Among the current exhibits are displays on wind and solar power and one on trains and locomotives. Orlyk said the museum has a historical collection with more than 40,000 objects and 3 million pieces, which includes photographs of the armory when it was originally constructed.

She said the existing armory space could work with some slight modifications to the inside.

She also said the center would construct a small addition to house the planetarium, other programming space and a gift shop. Museum officials do not have any cost estimates at this point.

The center does not have the resources to do a true science center, Orlyk said.

“We actually have to turn folks away for programming because of not having enough space,” she said.

Orlyk said the museum has been transforming itself in recent years into a regional center for science, technology, engineering and math because of the shortage of qualified people in those fields.

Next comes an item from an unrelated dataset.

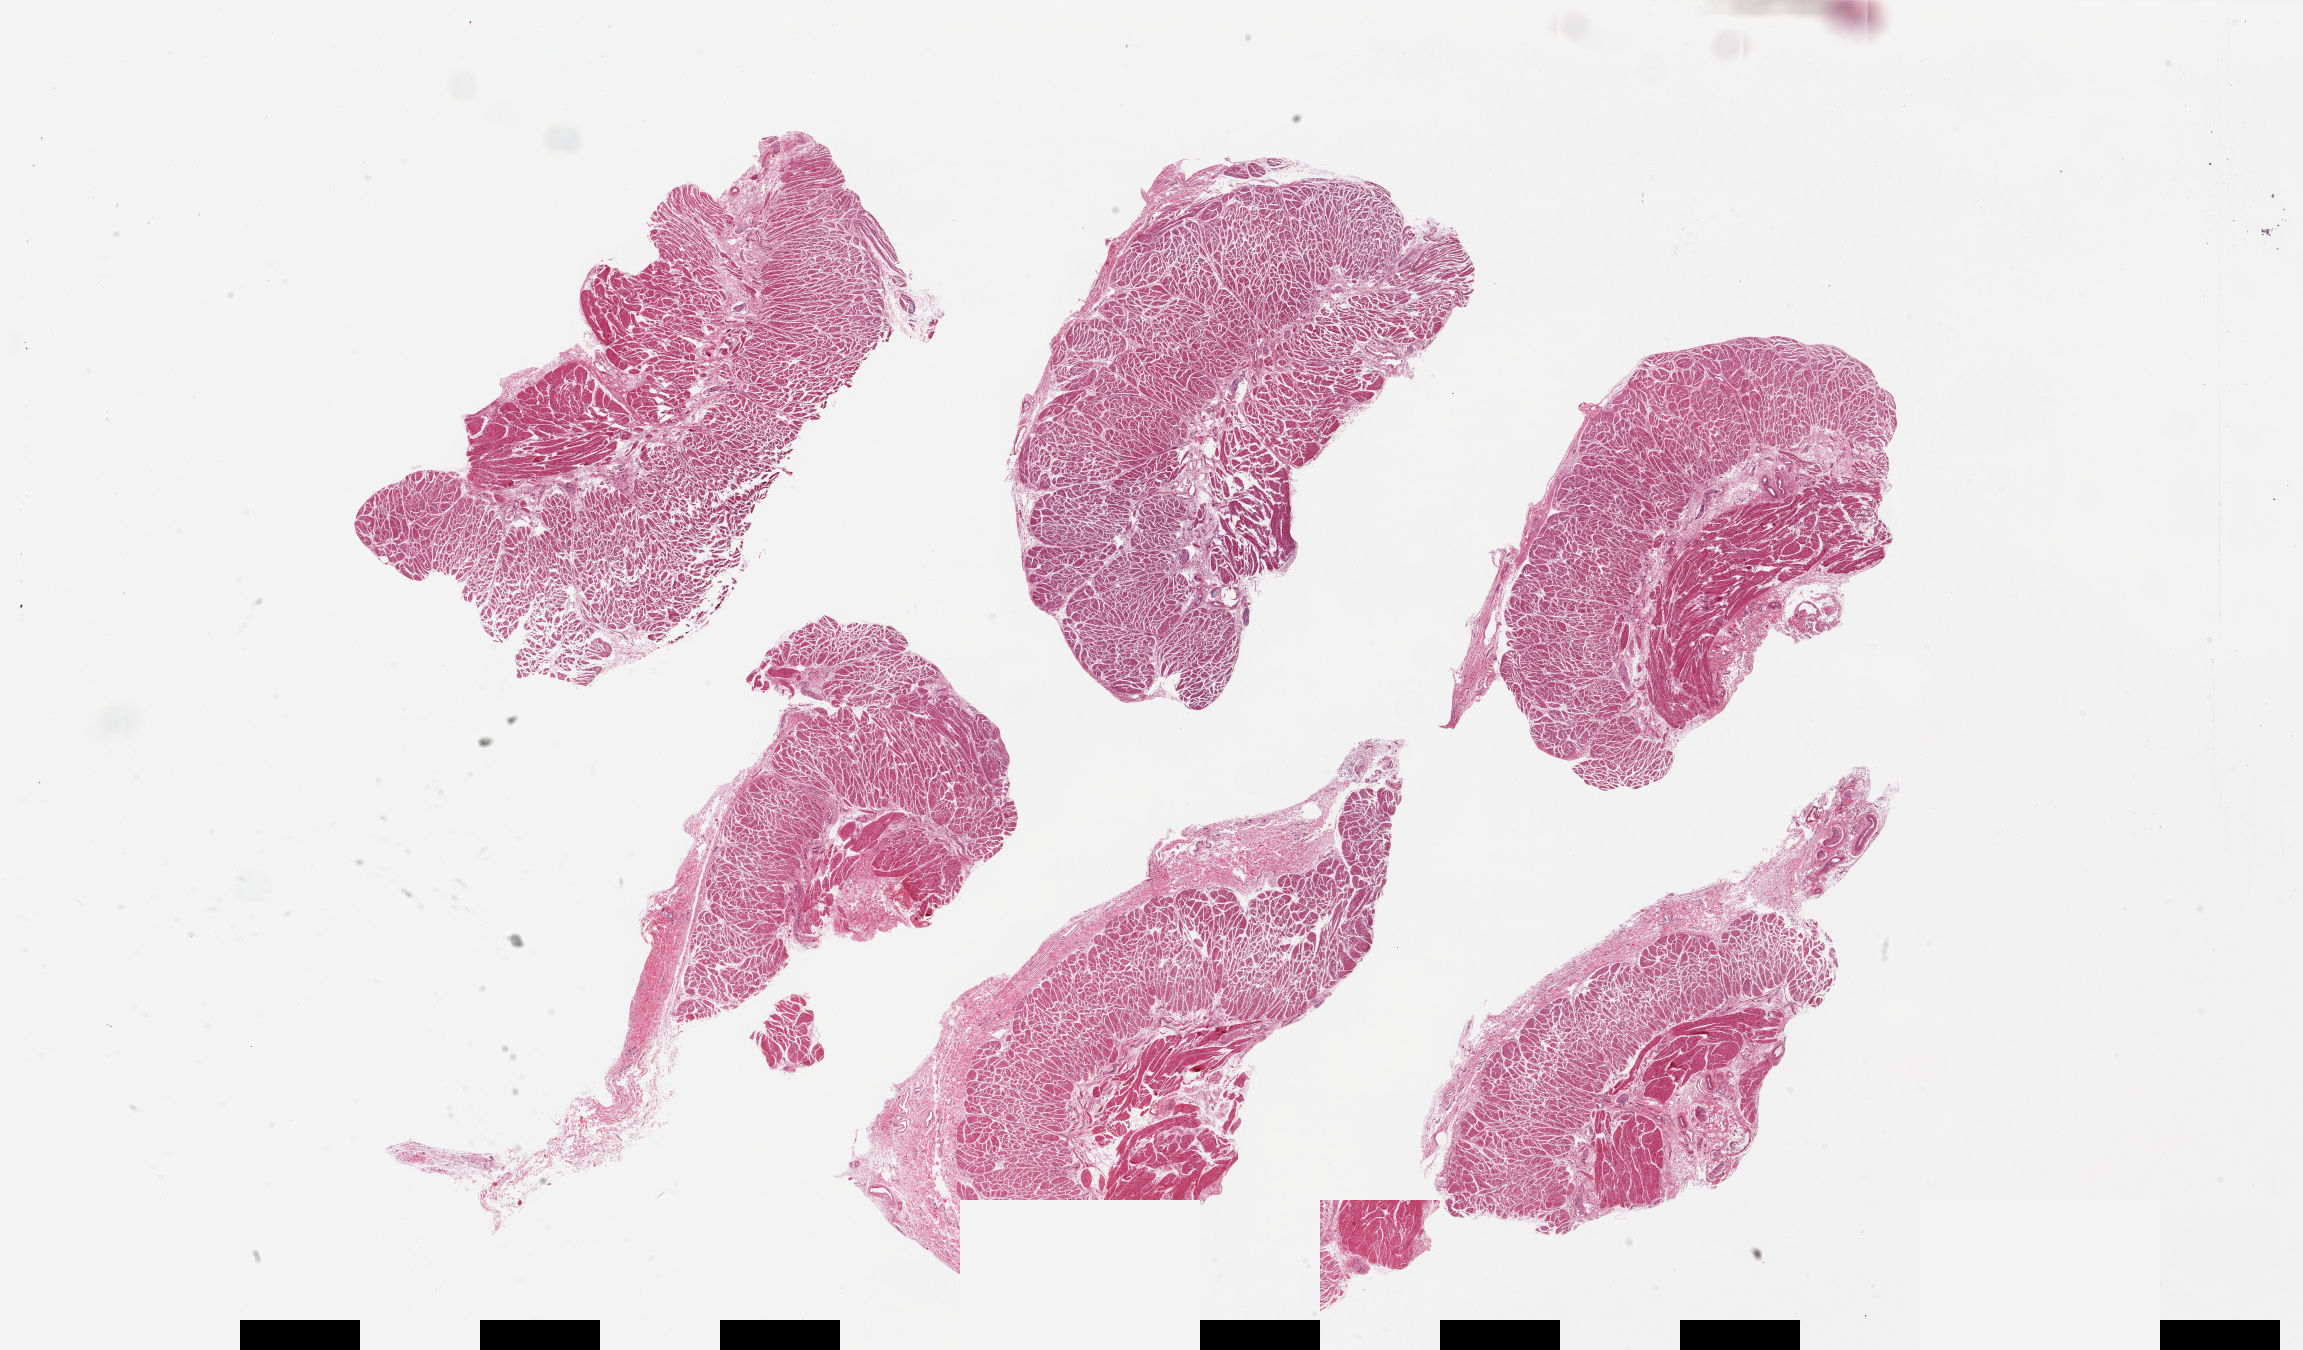
Whole-slide image, H&E stain, brightfield, shown as a low-resolution overview of the whole scanned area (about 36.4 x 21.4 mm, from a 20x scan), PAXgene-fixed paraffin-embedded (PFPE) section, target tissue: gastroesophageal junction, tissue donor sample. Female donor.
* pathologist's review note for this sample: 6 pieces. up to 12x6mm; Most well dissected; some periesophageal stroma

She said area companies like GlobalFoundries, IBM and GE need talented scientists and engineers and science centers can serve as a feeder to get students to study scientific disciplines and become the next generation of workers for these companies.

Science and creativity

“Our goal is to show kids that science is not only fun but they could use their own creative skills and knowledge to be the inventors and innovators of tomorrow,” she said.

Orlyk said it would be a good use of the space. “There are science centers across the world that have been built in old warehouses and armories,” she said.

The county ideally is seeking a straight transfer from OGS to the Schenectady Museum, but it is conceivable that the county could be involved in some way, according to a county official who did not want to be named.

Orlyk said the museum would be interested in partnering with the Dudley Observatory on programs.

Last year, the two organizations had a falling out after Dudley officials informed Schenectady Museum officials that they would not relocate with them at a new facility.

They were concerned that museum officials had gone on record in a news article announcing a partnership with the two organizations when no such deal was in place.

Dudley Observatory Executive Director Janie Schwab would not comment on the latest proposal.

The decision about what to do has also divided the Schenectady Museum board.

Two members resigned over the previous incarnation of the expansion plan. They had advocated a scaled-down proposal to stay at the current location.

Office of General Services spokesman Brad Maione said he had no comment.